Symptom propagation in respiratory pathogens of public health concern: a review of the evidence

Abstract

Symptom propagation occurs when the symptom set an individual experiences is correlated with the symptom set of the individual who infected them. Symptom propagation may dramatically affect epidemiological outcomes, potentially causing clusters of severe disease. Conversely, it could result in chains of mild infection, generating widespread immunity with minimal cost to public health. Despite accumulating evidence that symptom propagation occurs for many respiratory pathogens, the underlying mechanisms are not well understood. Here, we conducted a scoping literature review for 14 respiratory pathogens to ascertain the extent of evidence for symptom propagation by two mechanisms: dose-severity relationships and route-severity relationships. We identify considerable heterogeneity between pathogens in the relative importance of the two mechanisms, highlighting the importance of pathogen-specific investigations. For almost all pathogens, including influenza and SARS-CoV-2, we found support for at least one of the two mechanisms. For some pathogens, including influenza, we found convincing evidence that both mechanisms contribute to symptom propagation. Furthermore, infectious disease models traditionally do not include symptom propagation. We summarize the present state of modelling advancements to address the methodological gap. We then investigate a simplified disease outbreak scenario, finding that under strong symptom propagation, isolating mildly infected individuals can have negative epidemiological implications.

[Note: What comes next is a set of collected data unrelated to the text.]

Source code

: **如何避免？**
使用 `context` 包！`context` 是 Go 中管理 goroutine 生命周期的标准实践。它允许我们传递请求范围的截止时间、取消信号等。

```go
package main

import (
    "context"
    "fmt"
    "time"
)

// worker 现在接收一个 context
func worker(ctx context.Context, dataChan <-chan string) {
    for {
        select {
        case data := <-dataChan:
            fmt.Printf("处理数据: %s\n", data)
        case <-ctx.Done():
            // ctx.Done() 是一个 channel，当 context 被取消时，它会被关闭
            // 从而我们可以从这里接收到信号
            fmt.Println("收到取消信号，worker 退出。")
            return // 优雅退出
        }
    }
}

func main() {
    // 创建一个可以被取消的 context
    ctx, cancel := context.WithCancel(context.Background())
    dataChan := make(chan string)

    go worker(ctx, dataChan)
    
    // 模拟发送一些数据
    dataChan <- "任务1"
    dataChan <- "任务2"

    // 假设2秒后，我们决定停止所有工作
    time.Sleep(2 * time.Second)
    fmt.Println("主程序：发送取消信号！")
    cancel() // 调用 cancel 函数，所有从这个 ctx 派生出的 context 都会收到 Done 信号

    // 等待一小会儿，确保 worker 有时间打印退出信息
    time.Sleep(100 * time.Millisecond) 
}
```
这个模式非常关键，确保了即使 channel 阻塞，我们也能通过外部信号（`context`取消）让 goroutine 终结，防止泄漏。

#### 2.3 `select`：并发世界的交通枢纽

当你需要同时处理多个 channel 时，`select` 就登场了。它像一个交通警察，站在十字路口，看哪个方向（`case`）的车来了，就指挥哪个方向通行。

Keywords: SARS-CoV-2; influenza; mathematical modelling; respiratory pathogens; symptom propagation; symptom severity.

Figure 1.

Cycle diagrams depicting two symptom propagation mechanisms: dose–severity relationships and route–severity relationships. (a) A dose–severity relationship arises when (i) an individual’s disease severity determines their pathogen load; (ii) pathogen load affects the infectious dose with which they infect others; (iii) this infectious dose then determines the disease severity in the secondary case. (b) A route–severity relationship arises when (i) an individual’s disease severity determines the transmission route through which they infect others; (ii) the transmission route then determines the site of infection in the secondary case; (iii) the site of infection then affects their disease severity.

Figure 2.

Infographic depicting the number of relevant studies found for each pathogen for the two symptom propagation mechanisms. The number of relevant studies found for each pathogen relating to (a) dose–severity relationships or (b) route–severity relationships. Colour denotes whether the study was supportive (blue) or against (red) the hypothesis, with mixed studies (white) containing findings that were both for and against or not clearly either (counts of the numbers of papers in each category are provided on the right). Bubble height denotes our classification of strength of evidence: high—a study directly investigating symptom propagation with significant findings; moderate—a study strongly related to part of the mechanism with significant findings; low—a study with either non-significant findings, or that is more weakly related to part of the mechanism. All studies are listed in the summary tables with their corresponding strength of evidence ratings (see electronic supplementary material, S2). Pathogens are grouped by the type.

Figure 3.

Dependence of symptom severity on α and ν (in the absence of interventions). White shaded individuals correspond to those susceptible to infection, yellow shaded individuals correspond to infectious cases with mild severity and red shaded individuals correspond to infectious cases with severe symptoms. The values on the arrows show the corresponding probability. An infected individual has probability α of copying the symptom severity of their infector and a probability 1 − α of reverting to the baseline probability of having severe disease, i.e. they develop severe disease with probability ν.

Figure 4.

Investigating the effect of α and ν on the number of total cases and severe cases prevented by additionally isolating mild cases. (a) The difference between the overall number of cases when isolating 50% of severe cases only and the overall number of cases when isolating 50% of all cases (severe and mild). (b) The difference between the number of severe cases when isolating 50% of severe cases only and the number of severe cases when isolating 50% of all cases (severe and mild). Shading denotes the cases prevented (as a percentage of the population): blue denotes values where isolating mild cases decreased the number of cases; red denotes values where isolating mild cases increased the number of cases. Black solid lines represent parameter combinations where no cases were prevented by additionally isolating mild cases.